Prediction

Modified on Wed, 26 Feb, 2020 at 11:08 AM

In Brief

Function: Predicts the category that unseen data falls into based on past data.

Typical Use Case: The user has some data which has already been categorised and some other data which has not, they wish to categorise this other data using inferences from the previously categorised data.

Case Study

A bank is contacting customers hoping to subscribe them to a bank term deposit. They have already contacted some of their customers but are unhappy with the 11% success rate they are seeing. Each of these calls is time consuming so they want to minimise the number of calls they need to make, and maximise their success rate at the same time. They have a variety of data about each of their customers and want to use this to achieve their goals.

To do this they need the information of the people they have already contacted as well as the information of the people they are still to contact.

Workflow

We create a workflow by choosing a data set consisting of two parts: Data which we will use for training and data which we will use for prediction. Both files are connected to the Prediction block via the Past Data and New Data input connectors.

Prediction block workflow

The block is connected to old data, on which a model is trained, and new data, on which a category of interest is predicted.

Input data

As already mentioned, the input data comes in two parts: Training data and prediction data. The training data consists of a table in which each row represents an existing customer of the bank. Each field represents some knowledge about the customer, e.g. his job title, marital status etc..

Input data for Prediction block consisting of multiple categorical fields per customer

The data also contains a field called “Purchased”, which specifies whether a particular customer has purchased a bank term deposit. The prediction data consists of a table with precisely the same categorical information about each customer. The important difference is that the “Purchased” field is missing. It is the objective of the Prediction block to determine the value of this field for the prediction data.

Options

Once the files have been connected to the Prediction block, we can configure the block:

Options for Prediction block

Target Field: Choose one of the fields in your training data (past data), which you want to determine for the prediction data (new data).
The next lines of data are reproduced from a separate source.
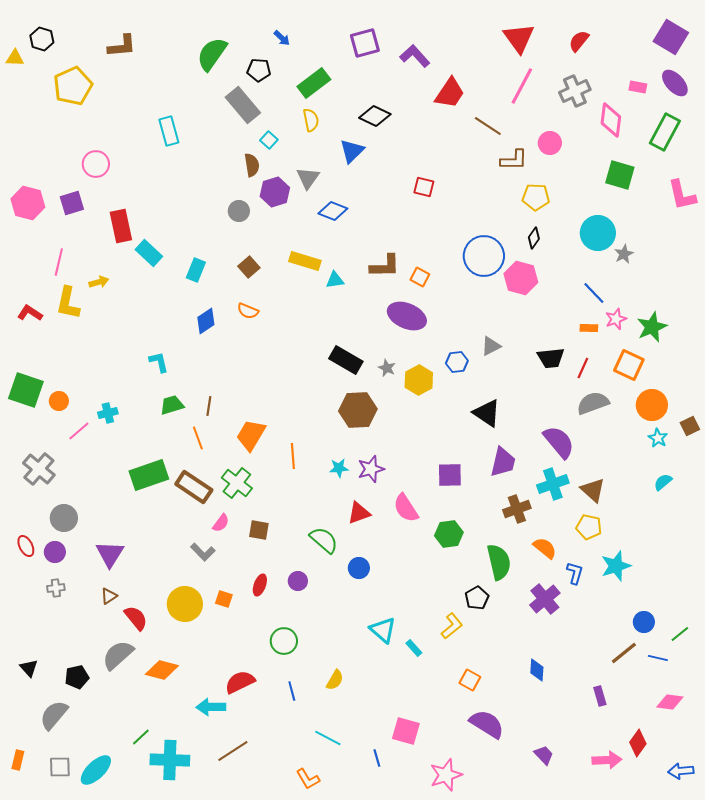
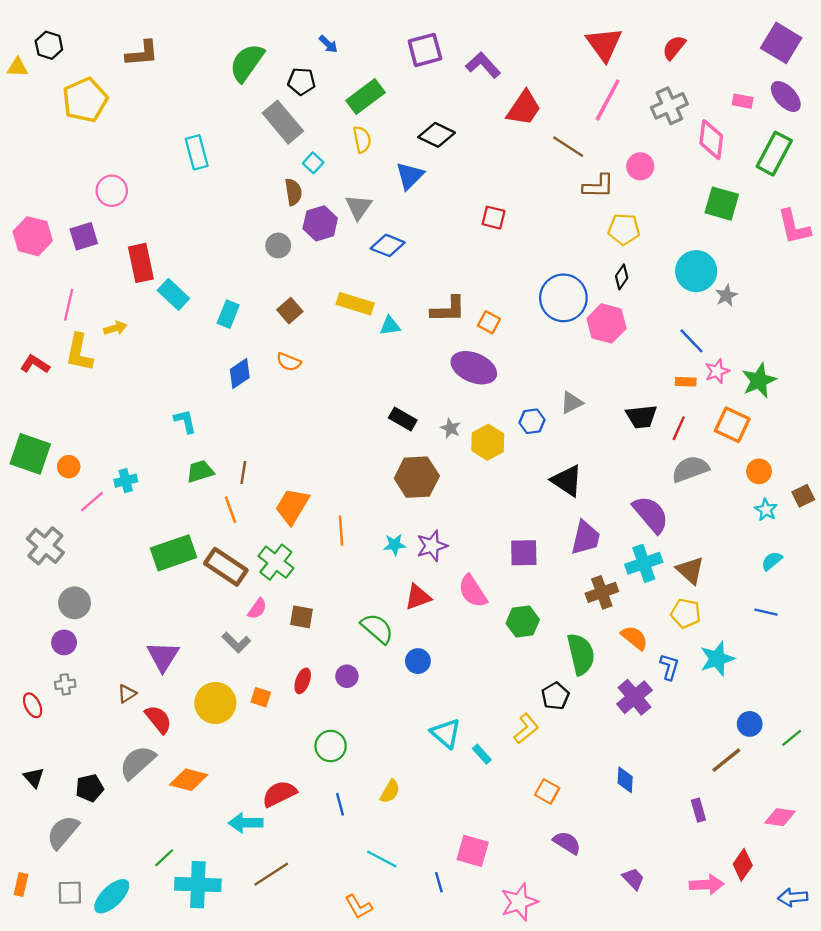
black rectangle: (346, 360) -> (403, 419), size x0.7
orange circle: (652, 405) -> (759, 471), size x0.7
red ellipse: (26, 546) -> (33, 705), moved
purple triangle: (110, 554) -> (163, 656), moved
blue line: (658, 658) -> (766, 612), moved
purple semicircle: (487, 724) -> (567, 843), size x0.7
Fields to Use: Select here the fields that should become part of the prediction model. Selecting more fields generally improves prediction accuracy on the training data set, but might lead to adverse results for the prediction data set due to overfitting.

Provide a field for each target field value containing the likelihood of each record: Adds a field for each value in the target field containing the likelihood of each record belonging to that class.

Maximum number of categories per field: The maximum number of values to use in a text field. This is to avoid data which is unique to each record, such as phone numbers, addresses etc. from being used in the prediction.

Maximum number of target values to predict: This is the maximum number of unique values to predict in the target field. This block is designed for As this number increases so too does execution time.

Use synthetic fields: This will allow the block to create new fields internally which are a combination of the provided fields, this may improve the accuracy of the model.

Output

New output fields for Prediction block

The output consists of the data that you connected to the New Data input connector, augmented by additional fields which represent the prediction, the confidence in that prediction, and, optionally, the likelihoods of the record belonging to the other possible categories.